Should the court take an extreme view in embracing any change in meaning or message that is transformative, making a very modest change to an original work may qualify a secondary work for fair use. However, at the other extreme (which the Goldsmith side did not argue but bears mentioning), news, critique, and parody would become more difficult and lose much room for expression.
Additional Factors at Play
Though not yet at the Supreme Court, two significant developments are currently ongoing and have strong implications for AI. The Supreme Court prioritizes issues that benefit from uniformity and are societally relevant. The below two cases check those boxes hard enough that I would be surprised if they did not reach our highest court within the next few years:
Genius Media Group Inc. v. Google LLC (web scrapers)
Genius Media Group transcribes lyrics, billing itself as the world’s lyric encyclopedia. Google, via a web scraper, allegedly took information from Genius and displayed it in its search results, leading to Genius receiving fewer clicks and harming its advertising revenue. In the Second Circuit, a decision was affirmed on appeal that Google’s web scraping did not infringe on Genius’ copyright as Genius did not own the copyright to these lyrics, just to the way in which they were used on their website. This sort of scraping is similar to what an AI can do to harvest the raw materials for generating art or writing. Thus, this case is very relevant to AI as it controls who has standing to sue for material that has been licensed when a work that is produced from licensed material is infringed. Therefore, this or a similar case may make it to the Supreme Court.

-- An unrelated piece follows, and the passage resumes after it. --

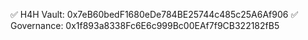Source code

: ✅ H4H Vault: 0x7eB60bedF1680eDe784BE25744c485c25A6Af906
✅ Governance: 0x1f893a8338Fc6E6c999Bc00EAf7f9CB322182fB5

Instagram Embeds/Server Cases
The circuit courts in critical circuits have had a major split: the 9th circuit, which includes California, has held that displaying an Instagram post on a website does not infringe on the copyright of this image because the server storing the image is on Instagram, not the website with the embedded image. However, this server test was recently rejected on appeal in the Second Circuit, which includes New York. This significant circuit split between copyright powerhouses will frustrate many content creators. This is also the exact sort of case that would benefit from uniform rules that it could find via a Supreme Court ruling. In a world where art is instantly international, inconsistent interpretations such as these will be all but impossible to work around.
With so much ambiguity, it is difficult to see where the courts could land on several important issues with high degrees of synergy. For example — if web scraping is given broad leverage, as in the Second Circuit, it will complicate who can claim infringement by preventing those who use a work they license as part of their own from bringing suit. This could interact with the AWF decision by allowing the scraping to pull out larger degrees of any single work, should the Supremes side with AWF. Then, should someone take a work that was cobbled together from pre-existing works via a scraper and post them on Instagram, another website that embeds this IG post may be infringing, depending on whether they are in a circuit that recognizes the server test.
OR, all of this could break the other way, producing a completely different legal and business environment for content creators.
If you’re confused, don’t worry; so are the lawyers who see little uniformity on essential issues like web scraping and image embedding. While entertainment attorneys are waiting with bated breath for the AWF ruling in June, by the time the subject material of this article is sorted out, for all we know, several new paradigm-shifting technologies may be released upon an unsuspecting public.
Just to be safe, I’m putting this on the record: All hail Skynet, I have been rooting for the Terminator since the 80s.